Nuvo Research Inc. and NovaMedica LLC (NovaMedica) have announced that they have signed a supply and distribution agreement providing NovaMedica the exclusive rights to market and sell Nuvo's Pennsaid 1.5% and Pennsaid 2% products in Russia and some of the Community of Independent States (CIS).
Pennsaid 1.5% and Pennsaid 2% are used to treat the symptoms and pain of osteoarthritis of the knee. Pennsaid 1.5% is approved by the U.S. Food and Drug Administration (FDA) and is currently being marketed in the U.S., Canada and certain European countries.

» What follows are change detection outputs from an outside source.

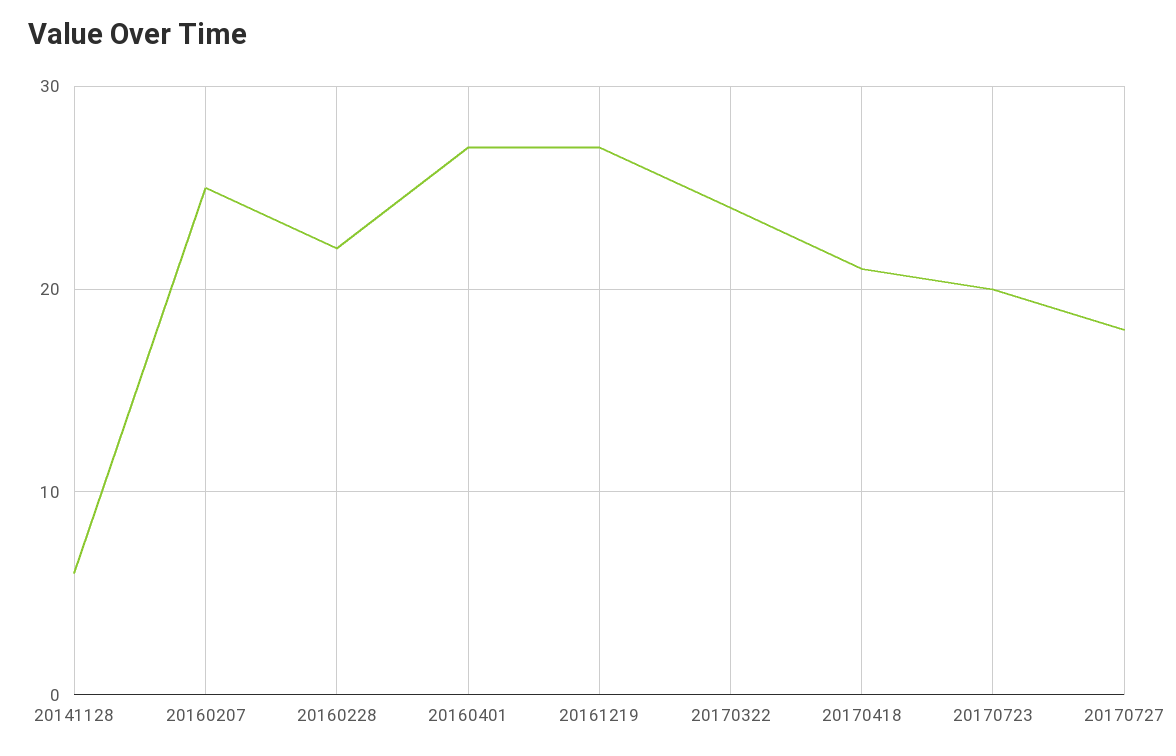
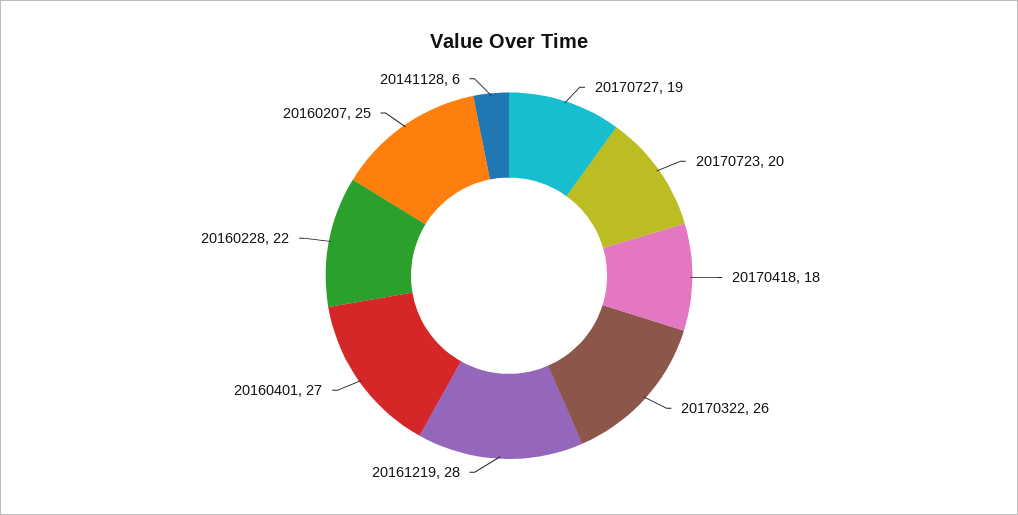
  {
    "20141128": 6,
    "20160207": 25,
    "20160228": 22,
    "20160401": 27,
-   "20161219": 27,
+   "20161219": 28,
-   "20170322": 24,
+   "20170322": 26,
-   "20170418": 21,
+   "20170418": 18,
    "20170723": 20,
-   "20170727": 18
+   "20170727": 19
  }

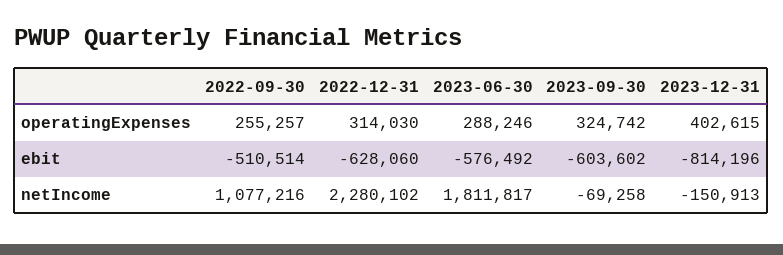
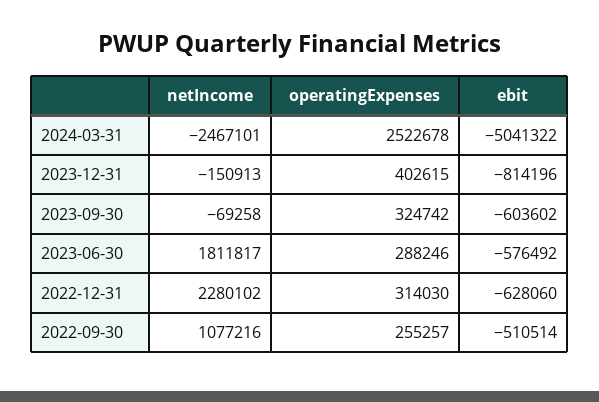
  {
    "2022-09-30": {
      "operatingExpenses": 255257,
      "ebit": -510514,
      "netIncome": 1077216
    },
    "2022-12-31": {
      "operatingExpenses": 314030,
      "ebit": -628060,
      "netIncome": 2280102
    },
    "2023-06-30": {
      "operatingExpenses": 288246,
      "ebit": -576492,
      "netIncome": 1811817
    },
    "2023-09-30": {
      "operatingExpenses": 324742,
      "ebit": -603602,
      "netIncome": -69258
    },
    "2023-12-31": {
      "operatingExpenses": 402615,
      "ebit": -814196,
      "netIncome": -150913
-   }
+   },
+   "2024-03-31": {
+     "netIncome": -2467101,
+     "operatingExpenses": 2522678,
+     "ebit": -5041322
+   }
  }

A new drug application (NDA) for Pennsaid 2% is currently under review by the FDA which has indicated that it expects to respond to the NDA by February 7, 2014.
Under the terms of the agreement, NovaMedica is responsible for conducting required clinical studies and obtaining regulatory approval for the products in the licensed territories. Sales of Pennsaid 1.5% in Russia are projected to begin in 2015.
"With an established sales force and excellent knowledge of the Russian pharmaceutical market, NovaMedica is the ideal commercial partner to obtain approval for and market Pennsaid 1.5% and Pennsaid 2% in Russia," said Dan Chicoine, Chairman and Co-CEO of Nuvo.
Chicoine continued, "Pennsaid 1.5% is currently marketed in five countries, and we will continue to expand its market potential by seeking marketing partners throughout the world."
"This agreement brings together the advanced expertise and innovative scientific potential of Nuvo Research and our clinical, regulatory and commercial capabilities in Russia, an ideal combination to bring this innovative drug to Russian and CIS patients. We expect these products have a big potential to become an effective and safe solution for unmet needs in our markets," said Fabrice Egros, COO of NovaMedica. "Our company is committed to contribute to the improvement of Russian health care and will continue to address the Russian market with innovative medicines."